─── Records for the task ───

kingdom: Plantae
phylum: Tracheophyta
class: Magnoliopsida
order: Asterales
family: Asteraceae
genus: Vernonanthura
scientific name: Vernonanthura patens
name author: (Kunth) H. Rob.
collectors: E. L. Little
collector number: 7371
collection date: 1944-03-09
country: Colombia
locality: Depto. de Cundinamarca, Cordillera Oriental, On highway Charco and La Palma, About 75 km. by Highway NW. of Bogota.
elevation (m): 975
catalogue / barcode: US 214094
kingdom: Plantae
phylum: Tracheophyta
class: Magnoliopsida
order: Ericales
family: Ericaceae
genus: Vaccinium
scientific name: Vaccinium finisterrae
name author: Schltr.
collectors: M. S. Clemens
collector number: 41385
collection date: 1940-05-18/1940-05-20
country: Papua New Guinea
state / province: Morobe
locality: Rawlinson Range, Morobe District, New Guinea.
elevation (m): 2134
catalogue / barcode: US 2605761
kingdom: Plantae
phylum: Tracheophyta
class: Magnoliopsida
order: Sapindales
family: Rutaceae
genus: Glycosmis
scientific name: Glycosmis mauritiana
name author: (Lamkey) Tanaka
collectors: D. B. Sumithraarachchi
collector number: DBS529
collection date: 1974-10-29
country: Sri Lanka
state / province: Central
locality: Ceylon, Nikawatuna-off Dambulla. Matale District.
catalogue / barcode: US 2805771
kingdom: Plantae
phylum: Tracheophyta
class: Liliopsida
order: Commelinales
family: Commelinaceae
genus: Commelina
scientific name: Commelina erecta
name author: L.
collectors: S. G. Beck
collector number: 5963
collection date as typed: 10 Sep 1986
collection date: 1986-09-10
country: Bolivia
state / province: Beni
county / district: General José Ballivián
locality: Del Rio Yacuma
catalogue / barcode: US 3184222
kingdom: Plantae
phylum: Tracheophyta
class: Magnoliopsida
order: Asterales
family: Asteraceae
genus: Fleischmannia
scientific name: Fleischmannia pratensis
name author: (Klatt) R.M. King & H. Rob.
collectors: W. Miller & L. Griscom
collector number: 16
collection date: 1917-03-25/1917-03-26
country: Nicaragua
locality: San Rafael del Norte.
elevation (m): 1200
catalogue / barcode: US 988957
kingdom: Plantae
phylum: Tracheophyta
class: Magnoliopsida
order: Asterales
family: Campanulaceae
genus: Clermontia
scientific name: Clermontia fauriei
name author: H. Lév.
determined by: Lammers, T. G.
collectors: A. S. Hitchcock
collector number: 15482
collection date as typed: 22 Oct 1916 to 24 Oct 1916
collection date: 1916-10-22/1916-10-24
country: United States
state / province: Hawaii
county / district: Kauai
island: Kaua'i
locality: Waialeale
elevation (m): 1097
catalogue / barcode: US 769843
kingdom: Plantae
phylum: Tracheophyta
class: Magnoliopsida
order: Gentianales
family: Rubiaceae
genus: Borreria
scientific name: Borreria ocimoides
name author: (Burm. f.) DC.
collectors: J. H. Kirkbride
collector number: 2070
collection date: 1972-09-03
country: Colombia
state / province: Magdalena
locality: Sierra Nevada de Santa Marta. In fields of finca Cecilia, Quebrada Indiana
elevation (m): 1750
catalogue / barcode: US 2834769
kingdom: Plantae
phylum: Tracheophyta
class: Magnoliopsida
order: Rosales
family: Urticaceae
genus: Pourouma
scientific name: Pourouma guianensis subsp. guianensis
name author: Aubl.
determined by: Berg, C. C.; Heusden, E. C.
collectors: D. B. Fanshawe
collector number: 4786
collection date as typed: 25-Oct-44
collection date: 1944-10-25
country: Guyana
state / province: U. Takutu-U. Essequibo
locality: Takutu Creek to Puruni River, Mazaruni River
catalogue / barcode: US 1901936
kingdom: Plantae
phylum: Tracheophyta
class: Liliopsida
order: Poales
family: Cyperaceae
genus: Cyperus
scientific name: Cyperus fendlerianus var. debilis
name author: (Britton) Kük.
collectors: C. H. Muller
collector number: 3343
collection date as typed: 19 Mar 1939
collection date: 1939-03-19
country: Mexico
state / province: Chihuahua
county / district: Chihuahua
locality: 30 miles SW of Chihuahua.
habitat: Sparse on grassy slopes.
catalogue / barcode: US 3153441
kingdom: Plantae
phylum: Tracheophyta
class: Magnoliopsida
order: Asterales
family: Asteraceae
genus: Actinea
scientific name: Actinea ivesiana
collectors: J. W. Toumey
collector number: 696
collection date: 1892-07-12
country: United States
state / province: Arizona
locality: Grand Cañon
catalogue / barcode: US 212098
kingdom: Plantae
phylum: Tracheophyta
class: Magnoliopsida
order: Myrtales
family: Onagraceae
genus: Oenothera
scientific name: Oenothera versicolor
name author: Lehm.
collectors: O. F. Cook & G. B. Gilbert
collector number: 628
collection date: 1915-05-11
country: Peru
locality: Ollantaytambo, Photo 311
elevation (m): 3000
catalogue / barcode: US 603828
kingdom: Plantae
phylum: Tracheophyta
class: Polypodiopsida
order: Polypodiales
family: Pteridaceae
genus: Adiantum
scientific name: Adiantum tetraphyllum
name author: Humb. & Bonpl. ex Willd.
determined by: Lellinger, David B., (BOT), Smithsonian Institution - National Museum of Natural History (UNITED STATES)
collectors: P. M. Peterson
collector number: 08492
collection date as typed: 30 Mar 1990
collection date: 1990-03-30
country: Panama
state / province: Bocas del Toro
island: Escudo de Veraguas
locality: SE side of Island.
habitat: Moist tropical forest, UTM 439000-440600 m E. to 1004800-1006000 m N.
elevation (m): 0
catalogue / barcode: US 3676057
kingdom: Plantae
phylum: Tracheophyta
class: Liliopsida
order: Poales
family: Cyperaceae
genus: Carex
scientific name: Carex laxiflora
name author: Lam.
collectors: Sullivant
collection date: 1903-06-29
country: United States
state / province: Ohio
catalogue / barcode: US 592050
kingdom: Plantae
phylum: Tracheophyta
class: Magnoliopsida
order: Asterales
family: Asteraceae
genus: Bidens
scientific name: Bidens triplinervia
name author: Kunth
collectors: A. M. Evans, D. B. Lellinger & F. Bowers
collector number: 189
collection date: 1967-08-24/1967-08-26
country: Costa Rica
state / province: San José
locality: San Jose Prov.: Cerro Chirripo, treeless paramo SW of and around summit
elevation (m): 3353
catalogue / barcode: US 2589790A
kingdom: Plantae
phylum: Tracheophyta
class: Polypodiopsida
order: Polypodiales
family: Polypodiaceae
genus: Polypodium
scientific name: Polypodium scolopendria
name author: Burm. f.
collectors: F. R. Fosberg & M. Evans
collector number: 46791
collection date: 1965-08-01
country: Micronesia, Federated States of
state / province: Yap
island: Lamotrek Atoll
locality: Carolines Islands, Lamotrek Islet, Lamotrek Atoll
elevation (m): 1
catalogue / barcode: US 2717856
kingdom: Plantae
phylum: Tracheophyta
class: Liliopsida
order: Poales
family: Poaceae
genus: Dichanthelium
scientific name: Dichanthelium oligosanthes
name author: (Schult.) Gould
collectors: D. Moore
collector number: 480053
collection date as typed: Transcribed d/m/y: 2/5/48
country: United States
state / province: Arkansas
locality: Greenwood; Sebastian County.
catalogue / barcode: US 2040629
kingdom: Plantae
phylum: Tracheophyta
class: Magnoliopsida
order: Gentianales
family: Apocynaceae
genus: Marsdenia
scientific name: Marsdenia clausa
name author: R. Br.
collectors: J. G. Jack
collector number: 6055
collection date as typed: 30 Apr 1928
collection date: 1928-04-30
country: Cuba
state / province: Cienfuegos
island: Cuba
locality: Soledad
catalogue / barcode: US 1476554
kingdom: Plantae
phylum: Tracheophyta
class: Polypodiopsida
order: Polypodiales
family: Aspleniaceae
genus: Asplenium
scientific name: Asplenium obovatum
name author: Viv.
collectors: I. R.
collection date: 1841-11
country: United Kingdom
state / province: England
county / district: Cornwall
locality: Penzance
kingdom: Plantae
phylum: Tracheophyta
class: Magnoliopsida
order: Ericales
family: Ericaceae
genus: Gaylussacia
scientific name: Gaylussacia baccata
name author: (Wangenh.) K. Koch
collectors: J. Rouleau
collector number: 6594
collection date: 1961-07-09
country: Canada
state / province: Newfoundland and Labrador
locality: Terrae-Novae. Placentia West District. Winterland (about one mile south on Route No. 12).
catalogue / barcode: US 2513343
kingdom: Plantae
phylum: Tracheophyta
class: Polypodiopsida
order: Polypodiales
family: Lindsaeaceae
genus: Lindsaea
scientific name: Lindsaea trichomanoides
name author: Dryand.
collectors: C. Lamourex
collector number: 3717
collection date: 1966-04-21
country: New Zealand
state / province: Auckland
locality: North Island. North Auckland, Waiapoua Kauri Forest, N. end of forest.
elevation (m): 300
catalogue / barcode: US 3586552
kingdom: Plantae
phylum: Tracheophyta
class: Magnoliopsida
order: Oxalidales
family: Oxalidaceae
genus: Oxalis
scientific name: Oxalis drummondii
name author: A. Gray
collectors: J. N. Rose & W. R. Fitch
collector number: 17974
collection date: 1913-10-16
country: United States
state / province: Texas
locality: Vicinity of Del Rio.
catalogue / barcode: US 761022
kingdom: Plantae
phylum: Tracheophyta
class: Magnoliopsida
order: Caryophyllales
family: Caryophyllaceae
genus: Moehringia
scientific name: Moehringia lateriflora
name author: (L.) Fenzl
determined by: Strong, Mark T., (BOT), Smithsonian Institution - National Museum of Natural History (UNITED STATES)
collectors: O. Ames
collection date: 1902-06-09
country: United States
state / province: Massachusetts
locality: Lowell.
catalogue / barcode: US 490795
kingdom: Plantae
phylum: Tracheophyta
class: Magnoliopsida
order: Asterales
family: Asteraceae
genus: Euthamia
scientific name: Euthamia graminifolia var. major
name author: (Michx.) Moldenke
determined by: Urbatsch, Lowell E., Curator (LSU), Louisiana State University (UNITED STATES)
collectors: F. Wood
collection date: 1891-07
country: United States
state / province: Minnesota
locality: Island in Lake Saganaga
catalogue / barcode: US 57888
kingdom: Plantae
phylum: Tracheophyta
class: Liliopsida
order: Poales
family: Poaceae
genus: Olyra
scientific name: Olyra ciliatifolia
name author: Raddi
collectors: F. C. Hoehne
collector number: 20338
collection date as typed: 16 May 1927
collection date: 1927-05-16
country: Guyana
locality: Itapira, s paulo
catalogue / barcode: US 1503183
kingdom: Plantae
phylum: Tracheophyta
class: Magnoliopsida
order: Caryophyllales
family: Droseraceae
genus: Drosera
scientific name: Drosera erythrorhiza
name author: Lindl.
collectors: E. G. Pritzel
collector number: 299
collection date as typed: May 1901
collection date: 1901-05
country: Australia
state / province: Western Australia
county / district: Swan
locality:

───

What the exercise asks —
Return, without alteration, the lines of the material from the line containing "locality: Vicinity of Del Rio." up to and including the final line of the material.

Task result —
locality: Vicinity of Del Rio.
catalogue / barcode: US 761022
kingdom: Plantae
phylum: Tracheophyta
class: Magnoliopsida
order: Caryophyllales
family: Caryophyllaceae
genus: Moehringia
scientific name: Moehringia lateriflora
name author: (L.) Fenzl
determined by: Strong, Mark T., (BOT), Smithsonian Institution - National Museum of Natural History (UNITED STATES)
collectors: O. Ames
collection date: 1902-06-09
country: United States
state / province: Massachusetts
locality: Lowell.
catalogue / barcode: US 490795
kingdom: Plantae
phylum: Tracheophyta
class: Magnoliopsida
order: Asterales
family: Asteraceae
genus: Euthamia
scientific name: Euthamia graminifolia var. major
name author: (Michx.) Moldenke
determined by: Urbatsch, Lowell E., Curator (LSU), Louisiana State University (UNITED STATES)
collectors: F. Wood
collection date: 1891-07
country: United States
state / province: Minnesota
locality: Island in Lake Saganaga
catalogue / barcode: US 57888
kingdom: Plantae
phylum: Tracheophyta
class: Liliopsida
order: Poales
family: Poaceae
genus: Olyra
scientific name: Olyra ciliatifolia
name author: Raddi
collectors: F. C. Hoehne
collector number: 20338
collection date as typed: 16 May 1927
collection date: 1927-05-16
country: Guyana
locality: Itapira, s paulo
catalogue / barcode: US 1503183
kingdom: Plantae
phylum: Tracheophyta
class: Magnoliopsida
order: Caryophyllales
family: Droseraceae
genus: Drosera
scientific name: Drosera erythrorhiza
name author: Lindl.
collectors: E. G. Pritzel
collector number: 299
collection date as typed: May 1901
collection date: 1901-05
country: Australia
state / province: Western Australia
county / district: Swan
locality:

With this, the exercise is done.